Hospices have long been renowned for providing a high standard of care, especially by the people and families who use their services, but in an era where care is under more scrutiny than ever before what does quality really mean?
The very nature of hospice care, dealing with the uncertainties of dying and death, and its holistic model - providing clinical care and also spiritual and emotional support - means that it can be much an art as a science, so measuring quality in the sector can prove challenging.
Research such as the National Survey of Bereaved People VOICES has helped highlight some of the key characteristics of hospice care and also how it compares with other care providers. The most recent VOICES survey, which was published last year, rated the quality of care provided by hospices as significantly higher than that provided in hospitals and other care settings - 77 per cent of respondents rated hospice care as excellent.
Being shown dignity and respect by staff in the last three months of life was rated highest in hospices of all settings - 89 per cent for hospice doctors and 86 per cent for hospice nurses.
More recently, the new inspection regime introduced by the Care Quality Commission (CQC) - the regulator for health and adult social care in England - is helping provide a better understanding of quality in hospice care.
The CQC rates services as Outstanding, Good, Requires Improvement or Inadequate so that the public has clear information to help them make informed choices about their care.
While it is still early days of course we are pleased to see that the early CQC ratings for hospices have found that they are either "outstanding" or "good".

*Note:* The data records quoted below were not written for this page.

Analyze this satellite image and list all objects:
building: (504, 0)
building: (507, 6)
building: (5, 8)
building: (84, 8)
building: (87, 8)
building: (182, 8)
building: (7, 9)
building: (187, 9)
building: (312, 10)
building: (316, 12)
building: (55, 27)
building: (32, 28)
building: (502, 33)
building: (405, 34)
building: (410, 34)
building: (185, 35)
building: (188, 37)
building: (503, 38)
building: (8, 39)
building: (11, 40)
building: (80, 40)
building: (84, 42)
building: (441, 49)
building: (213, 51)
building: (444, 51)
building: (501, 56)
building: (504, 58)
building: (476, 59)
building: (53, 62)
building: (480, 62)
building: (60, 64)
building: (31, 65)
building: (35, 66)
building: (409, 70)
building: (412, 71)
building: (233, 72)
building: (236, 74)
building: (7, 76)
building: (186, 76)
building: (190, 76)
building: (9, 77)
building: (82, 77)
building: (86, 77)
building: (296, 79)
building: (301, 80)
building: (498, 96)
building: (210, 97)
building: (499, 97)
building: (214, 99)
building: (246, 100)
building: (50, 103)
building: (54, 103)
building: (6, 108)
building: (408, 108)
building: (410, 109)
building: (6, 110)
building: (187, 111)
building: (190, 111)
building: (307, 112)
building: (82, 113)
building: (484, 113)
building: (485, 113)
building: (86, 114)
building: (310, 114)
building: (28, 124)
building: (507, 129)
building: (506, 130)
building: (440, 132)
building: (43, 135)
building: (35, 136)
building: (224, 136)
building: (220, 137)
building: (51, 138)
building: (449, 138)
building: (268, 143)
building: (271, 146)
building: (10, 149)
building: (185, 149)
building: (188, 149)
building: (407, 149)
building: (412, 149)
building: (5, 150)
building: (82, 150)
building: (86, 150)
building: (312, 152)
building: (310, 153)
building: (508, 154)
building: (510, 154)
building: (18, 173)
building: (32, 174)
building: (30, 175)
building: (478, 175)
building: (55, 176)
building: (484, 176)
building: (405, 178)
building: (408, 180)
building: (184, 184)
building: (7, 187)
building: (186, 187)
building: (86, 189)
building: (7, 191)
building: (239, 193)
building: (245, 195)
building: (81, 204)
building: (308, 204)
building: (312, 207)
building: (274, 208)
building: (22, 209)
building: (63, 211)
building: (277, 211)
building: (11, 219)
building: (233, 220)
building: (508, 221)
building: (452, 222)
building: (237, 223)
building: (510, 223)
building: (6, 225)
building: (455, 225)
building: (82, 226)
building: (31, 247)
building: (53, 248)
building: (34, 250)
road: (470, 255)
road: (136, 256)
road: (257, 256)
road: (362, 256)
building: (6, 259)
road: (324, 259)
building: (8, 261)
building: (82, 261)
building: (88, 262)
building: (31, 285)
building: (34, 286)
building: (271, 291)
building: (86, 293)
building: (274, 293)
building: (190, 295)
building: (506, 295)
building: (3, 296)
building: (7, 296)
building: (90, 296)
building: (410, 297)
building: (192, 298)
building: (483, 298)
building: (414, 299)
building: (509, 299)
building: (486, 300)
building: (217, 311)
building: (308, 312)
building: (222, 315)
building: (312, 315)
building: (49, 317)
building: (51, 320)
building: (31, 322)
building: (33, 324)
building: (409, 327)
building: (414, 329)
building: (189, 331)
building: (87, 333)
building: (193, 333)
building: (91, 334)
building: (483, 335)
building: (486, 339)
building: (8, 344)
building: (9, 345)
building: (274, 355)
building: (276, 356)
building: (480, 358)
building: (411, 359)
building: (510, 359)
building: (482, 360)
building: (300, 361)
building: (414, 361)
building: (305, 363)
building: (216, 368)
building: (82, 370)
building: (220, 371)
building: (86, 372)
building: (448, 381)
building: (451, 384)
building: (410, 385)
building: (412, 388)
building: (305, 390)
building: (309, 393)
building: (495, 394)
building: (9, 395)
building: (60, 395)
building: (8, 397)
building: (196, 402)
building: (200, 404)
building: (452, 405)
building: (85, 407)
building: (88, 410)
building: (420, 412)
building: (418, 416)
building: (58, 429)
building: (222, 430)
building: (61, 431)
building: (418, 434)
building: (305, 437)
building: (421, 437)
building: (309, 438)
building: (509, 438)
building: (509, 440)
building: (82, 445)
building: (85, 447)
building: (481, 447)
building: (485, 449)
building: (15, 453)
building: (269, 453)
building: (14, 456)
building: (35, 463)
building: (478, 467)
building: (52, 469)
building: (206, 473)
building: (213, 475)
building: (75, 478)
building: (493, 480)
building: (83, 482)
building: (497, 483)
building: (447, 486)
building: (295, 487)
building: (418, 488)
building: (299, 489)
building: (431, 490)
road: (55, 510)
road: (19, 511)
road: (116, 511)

The outstanding hospices have ranked particularly highly for providing compassionate care. Inspectors noted how they placed the needs of terminally ill children or adults at the heart of service provision and how they were highly responsive to their needs, treating them as individuals.
Julia's House in Broadstone, Dorset, which provides support and respite services for children and young people, was one of the first hospices to receive the top rating under CQC's new approach to the inspection of care services. Inspectors observed how children and young people received care from staff who were compassionate and delivered individualised care with dignity and respect.

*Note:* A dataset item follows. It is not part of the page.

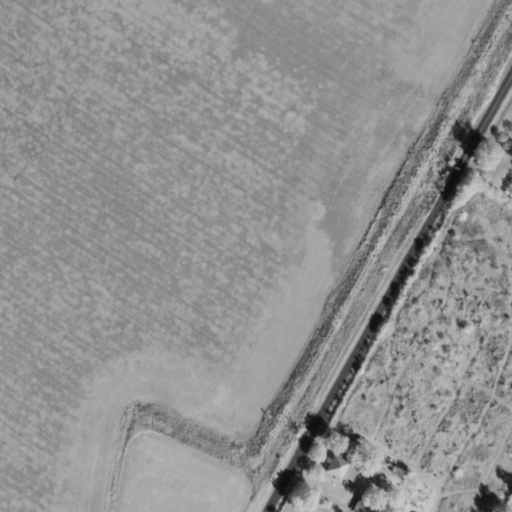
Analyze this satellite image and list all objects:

For St Cuthbert's Hospice in Durham, which was also ranked outstanding, it was noted how staff spoke with patients and families, taking time to get to know them better and to listen to their needs.
The recent developments by CQC to highlight standards of care and increase transparency through the regulatory system are to be welcomed. However, Hospice UK also recognises that more work is needed on how we define quality in hospice care, through developing hospice sector-specific indicators.
We need to understand more about the individual components of hospice care and its impact. This is important, not only to support and shape the future development of hospice care services - particularly in the face of increasing demand for care driven by the UK's ageing population - but also to continue to positively influence end of life care provided by other services such as hospitals.
We published a report towards the end of last year - 'Defining Quality in Hospice Care' which marked the first steps to begin to address this.
As part of this we held a national workshop with hospice clinical leaders from across the UK and sought to gain their views on what constitutes quality in hospice care. This, in addition to the findings of a literature review, led to the development of a proposed set of quality domains which we will be developing further in the future.
Hospice care often touches people's lives in intangible but impactful ways that cannot easily be measured. However, we are making significant inroads towards defining and evaluating quality in the sector and discovering more about its unique contribution in successfully supporting terminally ill people and their families.